_What you have to do_: The entries are to be reproduced word for word, with all images left out.

Stored items from a collection:
*****
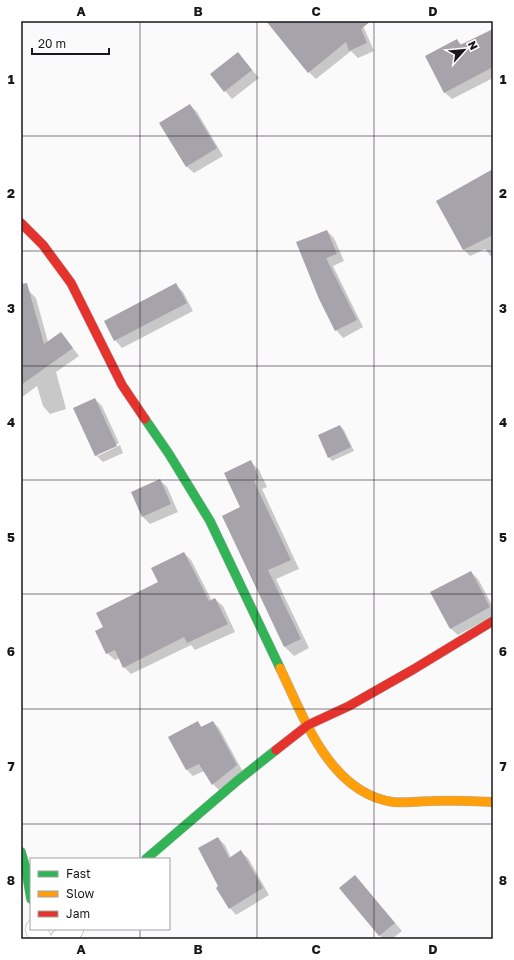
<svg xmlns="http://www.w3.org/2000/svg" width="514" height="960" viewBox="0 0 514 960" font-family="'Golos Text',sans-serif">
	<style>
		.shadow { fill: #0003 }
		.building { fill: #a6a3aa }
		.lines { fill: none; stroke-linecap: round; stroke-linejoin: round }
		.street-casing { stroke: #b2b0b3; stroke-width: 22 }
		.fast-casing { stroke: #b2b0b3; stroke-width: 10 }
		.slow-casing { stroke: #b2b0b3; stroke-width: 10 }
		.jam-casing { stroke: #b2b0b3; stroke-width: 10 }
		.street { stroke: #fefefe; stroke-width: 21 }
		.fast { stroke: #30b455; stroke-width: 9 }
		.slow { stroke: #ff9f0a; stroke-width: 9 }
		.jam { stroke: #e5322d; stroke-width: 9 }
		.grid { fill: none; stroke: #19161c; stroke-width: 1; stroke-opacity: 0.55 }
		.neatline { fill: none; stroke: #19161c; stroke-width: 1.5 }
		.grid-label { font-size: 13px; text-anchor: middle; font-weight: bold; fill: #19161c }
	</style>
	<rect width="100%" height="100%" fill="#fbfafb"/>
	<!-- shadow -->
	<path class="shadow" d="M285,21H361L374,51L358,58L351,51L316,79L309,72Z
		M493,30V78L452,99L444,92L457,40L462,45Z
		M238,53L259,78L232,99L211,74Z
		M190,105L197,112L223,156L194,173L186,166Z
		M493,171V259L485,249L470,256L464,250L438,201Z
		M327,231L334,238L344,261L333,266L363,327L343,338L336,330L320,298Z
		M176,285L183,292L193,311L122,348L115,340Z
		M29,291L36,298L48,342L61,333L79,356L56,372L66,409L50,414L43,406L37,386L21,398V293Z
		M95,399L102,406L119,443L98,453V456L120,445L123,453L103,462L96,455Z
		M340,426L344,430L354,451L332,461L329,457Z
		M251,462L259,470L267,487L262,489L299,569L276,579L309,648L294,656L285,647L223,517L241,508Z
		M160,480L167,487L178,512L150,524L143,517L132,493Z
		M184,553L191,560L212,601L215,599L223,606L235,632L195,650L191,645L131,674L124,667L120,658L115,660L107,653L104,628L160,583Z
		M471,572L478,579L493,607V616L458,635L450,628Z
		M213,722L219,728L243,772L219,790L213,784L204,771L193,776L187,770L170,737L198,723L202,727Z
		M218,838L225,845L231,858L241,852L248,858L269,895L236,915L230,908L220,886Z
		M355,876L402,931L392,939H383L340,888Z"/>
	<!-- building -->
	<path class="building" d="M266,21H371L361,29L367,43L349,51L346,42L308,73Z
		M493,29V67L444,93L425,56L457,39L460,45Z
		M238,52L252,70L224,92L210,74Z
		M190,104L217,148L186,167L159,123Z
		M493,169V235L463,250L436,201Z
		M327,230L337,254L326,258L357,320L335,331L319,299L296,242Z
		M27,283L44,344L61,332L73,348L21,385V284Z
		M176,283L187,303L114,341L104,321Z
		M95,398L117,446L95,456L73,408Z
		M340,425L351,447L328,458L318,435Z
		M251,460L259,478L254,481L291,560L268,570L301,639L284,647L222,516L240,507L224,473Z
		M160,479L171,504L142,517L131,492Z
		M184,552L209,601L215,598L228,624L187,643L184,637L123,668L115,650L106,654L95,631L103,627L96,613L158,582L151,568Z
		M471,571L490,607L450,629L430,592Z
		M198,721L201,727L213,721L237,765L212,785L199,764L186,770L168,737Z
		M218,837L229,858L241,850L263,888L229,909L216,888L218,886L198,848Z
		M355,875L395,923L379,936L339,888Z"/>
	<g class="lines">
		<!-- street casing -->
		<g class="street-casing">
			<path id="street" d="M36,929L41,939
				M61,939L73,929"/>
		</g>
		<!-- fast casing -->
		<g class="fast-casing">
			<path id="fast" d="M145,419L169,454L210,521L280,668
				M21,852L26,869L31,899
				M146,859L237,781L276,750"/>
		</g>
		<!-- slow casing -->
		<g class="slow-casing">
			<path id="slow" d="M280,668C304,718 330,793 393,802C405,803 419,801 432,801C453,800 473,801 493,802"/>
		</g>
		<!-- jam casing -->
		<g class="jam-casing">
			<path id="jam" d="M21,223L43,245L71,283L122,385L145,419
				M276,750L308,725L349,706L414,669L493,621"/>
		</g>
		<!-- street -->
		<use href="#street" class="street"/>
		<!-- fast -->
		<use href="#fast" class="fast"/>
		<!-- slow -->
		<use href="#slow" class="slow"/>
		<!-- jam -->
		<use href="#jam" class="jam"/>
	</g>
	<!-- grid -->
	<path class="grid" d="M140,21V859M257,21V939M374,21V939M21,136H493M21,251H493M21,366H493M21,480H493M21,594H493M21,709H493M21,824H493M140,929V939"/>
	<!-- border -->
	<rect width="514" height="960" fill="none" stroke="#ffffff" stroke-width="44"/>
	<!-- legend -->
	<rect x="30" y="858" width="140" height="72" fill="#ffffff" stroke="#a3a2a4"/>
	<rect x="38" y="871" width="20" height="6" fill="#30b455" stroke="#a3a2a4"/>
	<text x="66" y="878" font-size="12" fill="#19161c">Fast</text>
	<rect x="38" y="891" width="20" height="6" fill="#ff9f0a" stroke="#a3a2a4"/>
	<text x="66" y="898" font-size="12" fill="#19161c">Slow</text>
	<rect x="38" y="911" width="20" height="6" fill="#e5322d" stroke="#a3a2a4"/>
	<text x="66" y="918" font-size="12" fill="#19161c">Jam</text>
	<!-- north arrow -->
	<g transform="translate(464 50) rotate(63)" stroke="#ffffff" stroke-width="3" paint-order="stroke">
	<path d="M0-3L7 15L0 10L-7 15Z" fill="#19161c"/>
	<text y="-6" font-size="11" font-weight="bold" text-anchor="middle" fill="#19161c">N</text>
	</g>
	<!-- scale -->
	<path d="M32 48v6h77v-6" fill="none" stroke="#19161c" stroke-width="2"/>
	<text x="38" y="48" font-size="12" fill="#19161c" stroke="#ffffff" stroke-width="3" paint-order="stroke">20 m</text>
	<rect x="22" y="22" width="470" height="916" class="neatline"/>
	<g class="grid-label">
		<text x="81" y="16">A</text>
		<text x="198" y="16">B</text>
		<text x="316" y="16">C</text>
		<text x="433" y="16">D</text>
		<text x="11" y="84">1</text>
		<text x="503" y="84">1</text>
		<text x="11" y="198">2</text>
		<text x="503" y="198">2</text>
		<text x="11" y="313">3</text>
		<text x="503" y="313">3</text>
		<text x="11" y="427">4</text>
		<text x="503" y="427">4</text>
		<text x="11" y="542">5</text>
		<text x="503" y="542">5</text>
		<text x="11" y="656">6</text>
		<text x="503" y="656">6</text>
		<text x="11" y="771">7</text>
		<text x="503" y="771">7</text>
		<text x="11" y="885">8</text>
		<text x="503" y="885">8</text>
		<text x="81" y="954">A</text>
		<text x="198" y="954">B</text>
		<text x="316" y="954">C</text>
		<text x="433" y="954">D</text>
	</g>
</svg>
*****
_Response area_:
<svg xmlns="http://www.w3.org/2000/svg" width="514" height="960" viewBox="0 0 514 960" font-family="'Golos Text',sans-serif">
	<style>
		.shadow { fill: #0003 }
		.building { fill: #a6a3aa }
		.lines { fill: none; stroke-linecap: round; stroke-linejoin: round }
		.street-casing { stroke: #b2b0b3; stroke-width: 22 }
		.fast-casing { stroke: #b2b0b3; stroke-width: 10 }
		.slow-casing { stroke: #b2b0b3; stroke-width: 10 }
		.jam-casing { stroke: #b2b0b3; stroke-width: 10 }
		.street { stroke: #fefefe; stroke-width: 21 }
		.fast { stroke: #30b455; stroke-width: 9 }
		.slow { stroke: #ff9f0a; stroke-width: 9 }
		.jam { stroke: #e5322d; stroke-width: 9 }
		.grid { fill: none; stroke: #19161c; stroke-width: 1; stroke-opacity: 0.55 }
		.neatline { fill: none; stroke: #19161c; stroke-width: 1.5 }
		.grid-label { font-size: 13px; text-anchor: middle; font-weight: bold; fill: #19161c }
	</style>
	<rect width="100%" height="100%" fill="#fbfafb"/>
	<!-- shadow -->
	<path class="shadow" d="M285,21H361L374,51L358,58L351,51L316,79L309,72Z
		M493,30V78L452,99L444,92L457,40L462,45Z
		M238,53L259,78L232,99L211,74Z
		M190,105L197,112L223,156L194,173L186,166Z
		M493,171V259L485,249L470,256L464,250L438,201Z
		M327,231L334,238L344,261L333,266L363,327L343,338L336,330L320,298Z
		M176,285L183,292L193,311L122,348L115,340Z
		M29,291L36,298L48,342L61,333L79,356L56,372L66,409L50,414L43,406L37,386L21,398V293Z
		M95,399L102,406L119,443L98,453V456L120,445L123,453L103,462L96,455Z
		M340,426L344,430L354,451L332,461L329,457Z
		M251,462L259,470L267,487L262,489L299,569L276,579L309,648L294,656L285,647L223,517L241,508Z
		M160,480L167,487L178,512L150,524L143,517L132,493Z
		M184,553L191,560L212,601L215,599L223,606L235,632L195,650L191,645L131,674L124,667L120,658L115,660L107,653L104,628L160,583Z
		M471,572L478,579L493,607V616L458,635L450,628Z
		M213,722L219,728L243,772L219,790L213,784L204,771L193,776L187,770L170,737L198,723L202,727Z
		M218,838L225,845L231,858L241,852L248,858L269,895L236,915L230,908L220,886Z
		M355,876L402,931L392,939H383L340,888Z"/>
	<!-- building -->
	<path class="building" d="M266,21H371L361,29L367,43L349,51L346,42L308,73Z
		M493,29V67L444,93L425,56L457,39L460,45Z
		M238,52L252,70L224,92L210,74Z
		M190,104L217,148L186,167L159,123Z
		M493,169V235L463,250L436,201Z
		M327,230L337,254L326,258L357,320L335,331L319,299L296,242Z
		M27,283L44,344L61,332L73,348L21,385V284Z
		M176,283L187,303L114,341L104,321Z
		M95,398L117,446L95,456L73,408Z
		M340,425L351,447L328,458L318,435Z
		M251,460L259,478L254,481L291,560L268,570L301,639L284,647L222,516L240,507L224,473Z
		M160,479L171,504L142,517L131,492Z
		M184,552L209,601L215,598L228,624L187,643L184,637L123,668L115,650L106,654L95,631L103,627L96,613L158,582L151,568Z
		M471,571L490,607L450,629L430,592Z
		M198,721L201,727L213,721L237,765L212,785L199,764L186,770L168,737Z
		M218,837L229,858L241,850L263,888L229,909L216,888L218,886L198,848Z
		M355,875L395,923L379,936L339,888Z"/>
	<g class="lines">
		<!-- street casing -->
		<g class="street-casing">
			<path id="street" d="M36,929L41,939
				M61,939L73,929"/>
		</g>
		<!-- fast casing -->
		<g class="fast-casing">
			<path id="fast" d="M145,419L169,454L210,521L280,668
				M21,852L26,869L31,899
				M146,859L237,781L276,750"/>
		</g>
		<!-- slow casing -->
		<g class="slow-casing">
			<path id="slow" d="M280,668C304,718 330,793 393,802C405,803 419,801 432,801C453,800 473,801 493,802"/>
		</g>
		<!-- jam casing -->
		<g class="jam-casing">
			<path id="jam" d="M21,223L43,245L71,283L122,385L145,419
				M276,750L308,725L349,706L414,669L493,621"/>
		</g>
		<!-- street -->
		<use href="#street" class="street"/>
		<!-- fast -->
		<use href="#fast" class="fast"/>
		<!-- slow -->
		<use href="#slow" class="slow"/>
		<!-- jam -->
		<use href="#jam" class="jam"/>
	</g>
	<!-- grid -->
	<path class="grid" d="M140,21V859M257,21V939M374,21V939M21,136H493M21,251H493M21,366H493M21,480H493M21,594H493M21,709H493M21,824H493M140,929V939"/>
	<!-- border -->
	<rect width="514" height="960" fill="none" stroke="#ffffff" stroke-width="44"/>
	<!-- legend -->
	<rect x="30" y="858" width="140" height="72" fill="#ffffff" stroke="#a3a2a4"/>
	<rect x="38" y="871" width="20" height="6" fill="#30b455" stroke="#a3a2a4"/>
	<text x="66" y="878" font-size="12" fill="#19161c">Fast</text>
	<rect x="38" y="891" width="20" height="6" fill="#ff9f0a" stroke="#a3a2a4"/>
	<text x="66" y="898" font-size="12" fill="#19161c">Slow</text>
	<rect x="38" y="911" width="20" height="6" fill="#e5322d" stroke="#a3a2a4"/>
	<text x="66" y="918" font-size="12" fill="#19161c">Jam</text>
	<!-- north arrow -->
	<g transform="translate(464 50) rotate(63)" stroke="#ffffff" stroke-width="3" paint-order="stroke">
	<path d="M0-3L7 15L0 10L-7 15Z" fill="#19161c"/>
	<text y="-6" font-size="11" font-weight="bold" text-anchor="middle" fill="#19161c">N</text>
	</g>
	<!-- scale -->
	<path d="M32 48v6h77v-6" fill="none" stroke="#19161c" stroke-width="2"/>
	<text x="38" y="48" font-size="12" fill="#19161c" stroke="#ffffff" stroke-width="3" paint-order="stroke">20 m</text>
	<rect x="22" y="22" width="470" height="916" class="neatline"/>
	<g class="grid-label">
		<text x="81" y="16">A</text>
		<text x="198" y="16">B</text>
		<text x="316" y="16">C</text>
		<text x="433" y="16">D</text>
		<text x="11" y="84">1</text>
		<text x="503" y="84">1</text>
		<text x="11" y="198">2</text>
		<text x="503" y="198">2</text>
		<text x="11" y="313">3</text>
		<text x="503" y="313">3</text>
		<text x="11" y="427">4</text>
		<text x="503" y="427">4</text>
		<text x="11" y="542">5</text>
		<text x="503" y="542">5</text>
		<text x="11" y="656">6</text>
		<text x="503" y="656">6</text>
		<text x="11" y="771">7</text>
		<text x="503" y="771">7</text>
		<text x="11" y="885">8</text>
		<text x="503" y="885">8</text>
		<text x="81" y="954">A</text>
		<text x="198" y="954">B</text>
		<text x="316" y="954">C</text>
		<text x="433" y="954">D</text>
	</g>
</svg>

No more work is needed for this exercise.